Still, the U.S. is not exactly the North Star leading the world out of the death, destruction, and devastation of 2020. Some peer countries did better in macroeconomic terms—countries that did not bungle their public-health responses and managed to add good amounts of stimulus as necessary, too. Australia, South Korea, and Taiwan have saved lives, jobs, and output, all together.
 
Moreover, Washington shored up output without shoring up employment, a queasy policy legacy for the 10 million Americans who had jobs a year ago and do not today. The Paycheck Protection Program created in the CARES Act did help many small businesses keep employees on their books in the early days of the pandemic.
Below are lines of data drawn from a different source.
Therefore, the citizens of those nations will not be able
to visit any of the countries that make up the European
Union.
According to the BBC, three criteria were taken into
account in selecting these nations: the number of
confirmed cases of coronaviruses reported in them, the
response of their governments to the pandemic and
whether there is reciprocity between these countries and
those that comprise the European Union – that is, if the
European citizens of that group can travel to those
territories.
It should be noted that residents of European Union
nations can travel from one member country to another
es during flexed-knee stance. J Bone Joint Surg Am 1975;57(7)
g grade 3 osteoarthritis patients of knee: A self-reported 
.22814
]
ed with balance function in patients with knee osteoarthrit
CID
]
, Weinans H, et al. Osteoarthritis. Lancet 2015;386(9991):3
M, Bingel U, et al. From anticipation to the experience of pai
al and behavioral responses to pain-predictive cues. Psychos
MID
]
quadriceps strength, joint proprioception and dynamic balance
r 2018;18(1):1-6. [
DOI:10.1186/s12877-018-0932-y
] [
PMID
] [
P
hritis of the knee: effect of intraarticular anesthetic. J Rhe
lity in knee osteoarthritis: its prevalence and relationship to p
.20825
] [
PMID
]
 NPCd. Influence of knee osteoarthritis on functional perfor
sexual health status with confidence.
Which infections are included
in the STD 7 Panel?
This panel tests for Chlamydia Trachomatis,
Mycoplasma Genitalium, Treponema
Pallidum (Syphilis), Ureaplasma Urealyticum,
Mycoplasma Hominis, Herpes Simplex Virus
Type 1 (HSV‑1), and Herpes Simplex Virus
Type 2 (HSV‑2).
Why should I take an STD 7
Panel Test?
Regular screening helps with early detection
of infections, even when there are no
But many small firms are ailing now; the hospitality industry has been decimated; and state and local governments are shedding workers. Other countries elected to directly subsidize employment, paying businesses to keep workers on the books, though often at lower pay.
 
America’s strong GDP number also masks the brutal inequality of the recession. Young workers and low-wage workers have been hit particularly hard, meaning that the people least capable of bearing any financial pain are being asked to bear the majority of it, especially since the initial federal unemployment-insurance bonus ended. The decision in many states to not open public schools for in-person instruction has also hurt parents, especially women, hundreds of thousands of whom have dropped out of the labour force to supervise their children’s online learning. “Working mothers and single mothers are having a miserable time in this recovery,” Michelle Holder, an economist at the John Jay College of Criminal Justice at the City University of New York, told me. She also noted that the recession has amplified deep racial disparities, with a large share of Black and Latino workers losing jobs and many leaving the labour force entirely.
 
The United States’ relative GDP success might not last much longer, either. The country is facing not just a slowing recovery but also a potential reversal. Eviction moratoriums and student-loan-payment deferrals end on December 31. The Federal Reserve is in a public spat with the Treasury Department, which is trying to end and reclaim the financing for some of the Fed’s special-support programs. The financial benefits from the $1,200 in helicopter money and the additional $600 in unemployment checks are fading too. Credit-card and debit-card usage is decreasing. Restaurant reservations are down. Measures of consumer mobility, like surveys of miles driven and flights taken, are dropping. Layoffs are increasing, and unemployment-insurance claims are stuck above 1 million a week.
 
The situation is made yet more dangerous by the intensification of the pandemic. “We’re in a scary exponential phase of the virus,” Daco told me. “That means higher hospitalizations, more deaths, more restrictions on activity, more fear, and therefore less consumer spending, less business investment, and a slowdown in economic activity.” Any advantages the U.S. had are dwindling. “We’re looking at a double-dip recession and deep scarring”, if Congress does nothing, says Diane Swonk, the chief economist at Grant Thornton, an accounting and advisory firm.
 
The U.S. is still winning the global recovery, at least in GDP terms. But Congress seems uninterested in repeating its springtime success. Republicans are negotiating for an insufficient stimulus, with Democrats holding out for a bigger one that might never materialize. And not even the widespread deployment of a vaccine in 2021 will make workers whole again.